She lifted her face and wrung her hands together. It was as though some one from behind had taken a turn of rough rope round her breast—some one who was very strong—and as though the rope were tightening fast. Soon she should not be able to draw breath against it. As she felt it crushing her, she knew that the hideous picture her mind had made of John was coming before her eyes again. In a moment it must be there. This time she felt as though she must scream when she saw it. But when it came she made no sound. She only dropped her head again, and her forehead beat upon the back of her hands and her fingers scratched and drew the cover of the toilet table. Then the picture was drowned in the tide of pain—as though it had fallen flat upon the dark sands between her and the cruel surf of her immense suffering that roared up to crash against her heart again. It must break this time, she thought. It could not last forever—nor even all day long. God was there—somewhere.

A lull came, and she said something aloud. It seemed to her that she had forgotten words and had to make new ones—although those she spoke were old and good. With the sound of her own voice came a little courage, and enough determination to make her rise from her knees and face daylight again.

Mechanically, as she continued to dress, she looked at herself in the mirror. Her features did not seem to be her own. She remembered to have seen a plaster cast from a death mask, in a museum, and her face made her think of that. There were no lines in it, but there were shadows where the lines would be some day.

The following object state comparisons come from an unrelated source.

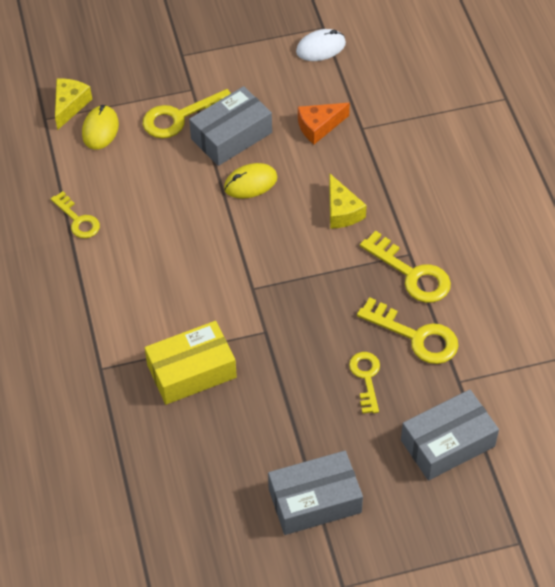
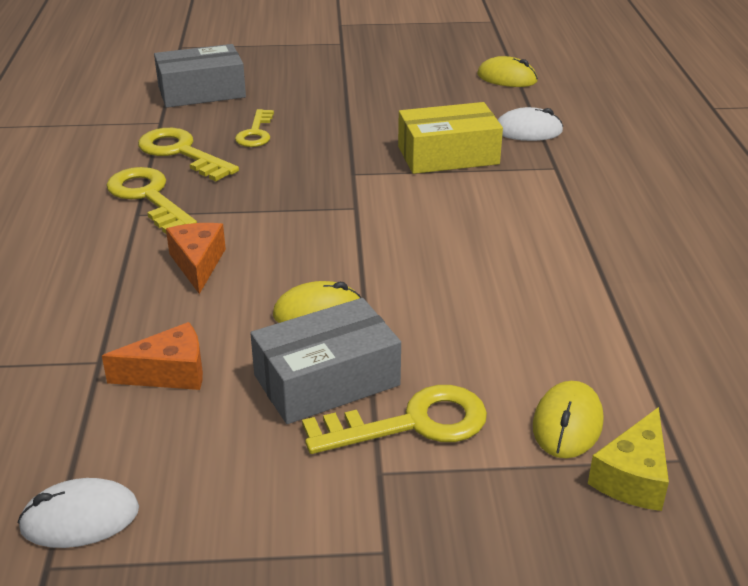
camera: 170 degrees left, 20 degrees down
(78, 220) = (597, 301): yellow key -> none
(124, 424) = (528, 131): none -> white mouse
(147, 529) = (507, 78): none -> yellow mouse
(315, 501) = (346, 77): grey box -> none
(342, 211) = (198, 264): yellow cheese -> orange cheese

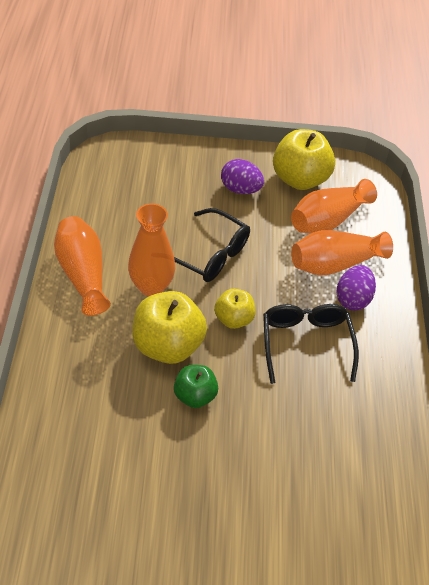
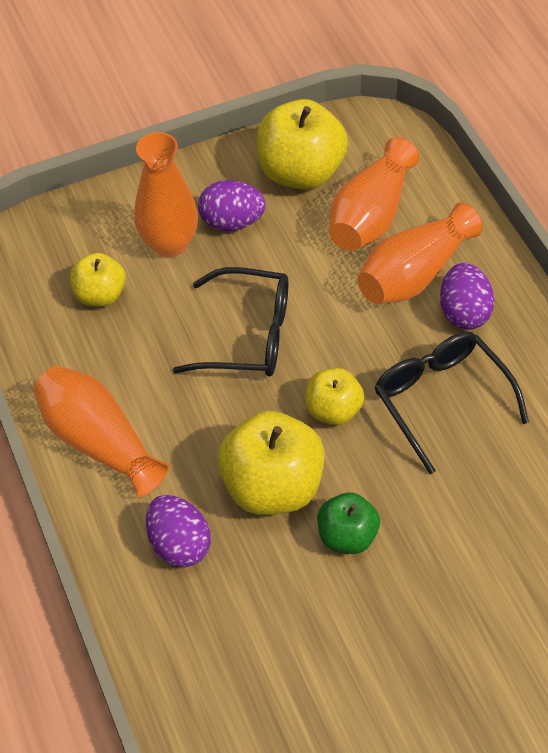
camera: 20 degrees left, 5 degrees up
(90, 353) = (179, 544): none -> purple egg
(137, 196) = (100, 295): none -> yellow apple
(151, 286) = (200, 415): orange vase -> orange vase (169, 244)

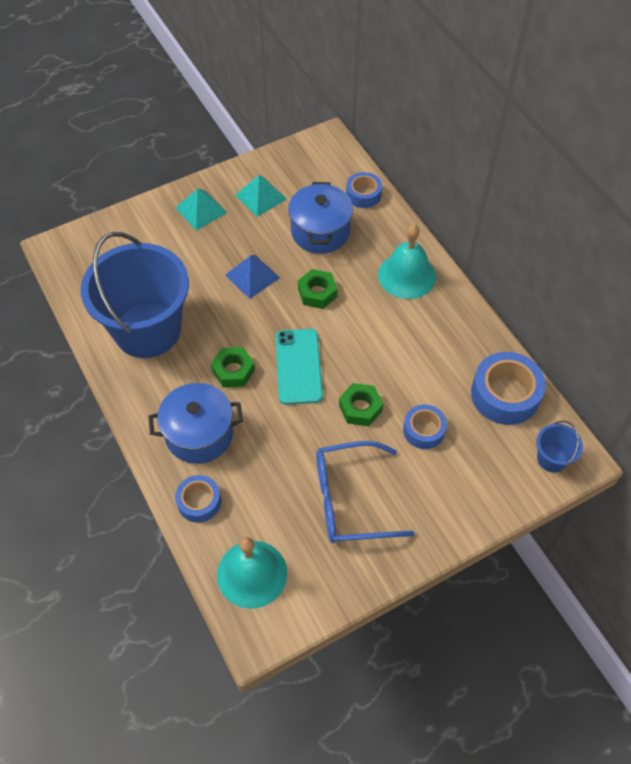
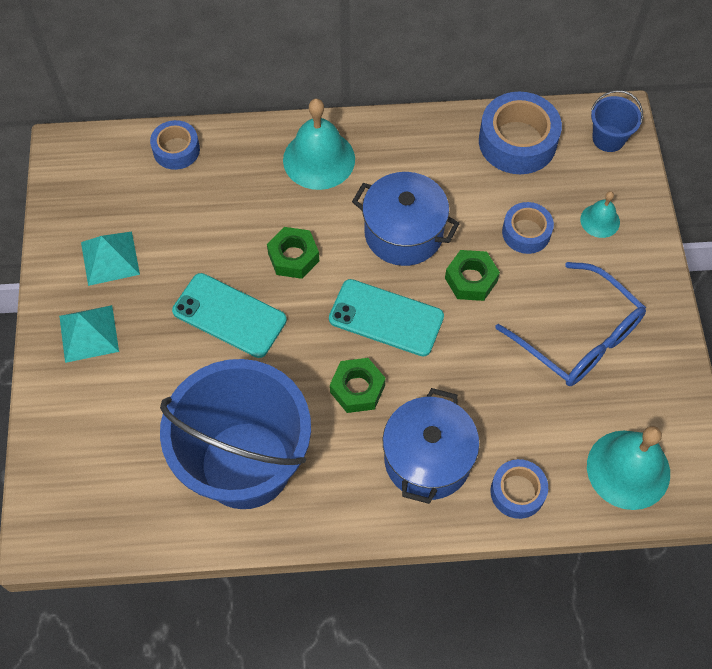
camera: 65 degrees left, 5 degrees up
(252, 276) = (229, 315): blue pyramid -> turquoise phone
(320, 231) = (205, 217): blue pot -> blue pot (403, 233)
(350, 500) = (579, 337): blue glasses -> blue glasses turned 60 degrees counterclockwise
(466, 479) = (600, 220): none -> turquoise bell

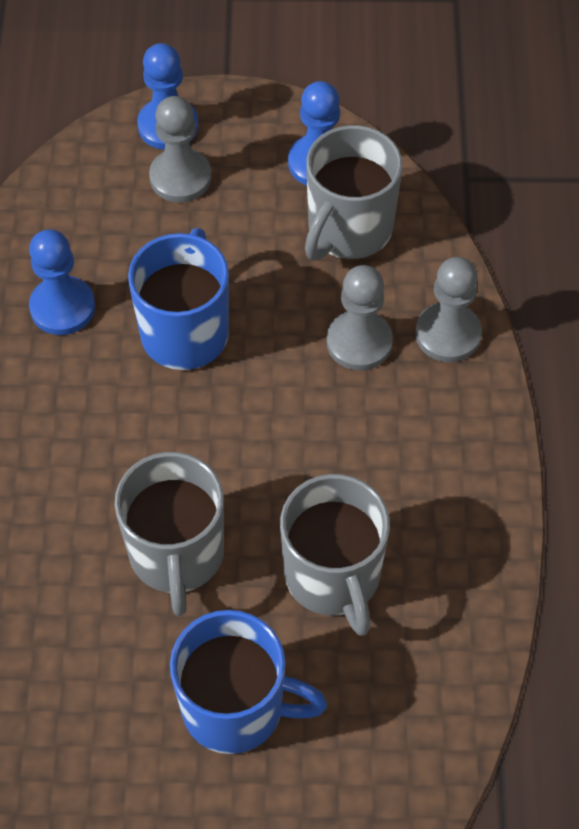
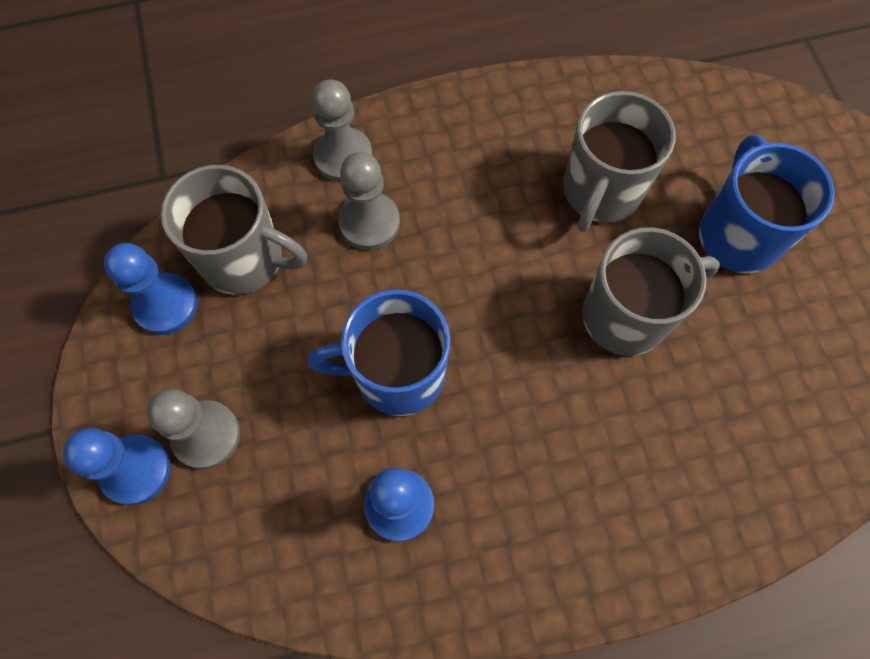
camera: 105 degrees left, 10 degrees up
(333, 577) = (601, 192): grey mug -> grey mug turned 150 degrees clockwise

The grey eyes had no light in them, and scarcely seemed alive. Her colour was that of wax, and there was something unnatural in the strong black brows and lashes.

The door opened at that moment, and Mrs. Lauderdale entered the room. She seemed none the worse for having danced till morning, and the freshness which had come back to her had not disappeared again. She stood still for a moment, looking at Katharine’s face as the latter turned towards her with an enquiring glance, in which there was something of fear and something of shyness. A nervous thoroughbred has the same look, if some one unexpectedly enters its box. Mrs. Lauderdale had a newspaper in her hand.

“How you look, child!” she exclaimed, as she came forward. “Haven’t you slept? Or what is the matter?”

She kissed Katharine affectionately, without waiting for an answer.

“Well, I don’t wonder,” she added, a moment later, as though speaking to herself. “I’ve been reading this—”

She paused and hesitated, as though not sure whether she should give Katharine the paper or not, and she glanced once more at the paragraph before deciding.

“What is it about?” Katharine asked, in a tired voice. “Read it.”

“Yes—but I ought to tell you first. You know, last night—you asked me about Jack Ralston, and I wouldn’t tell you what I had heard. Then I saw that somebody else had told you—you really ought to be more careful, dear! Everybody was noticing it.”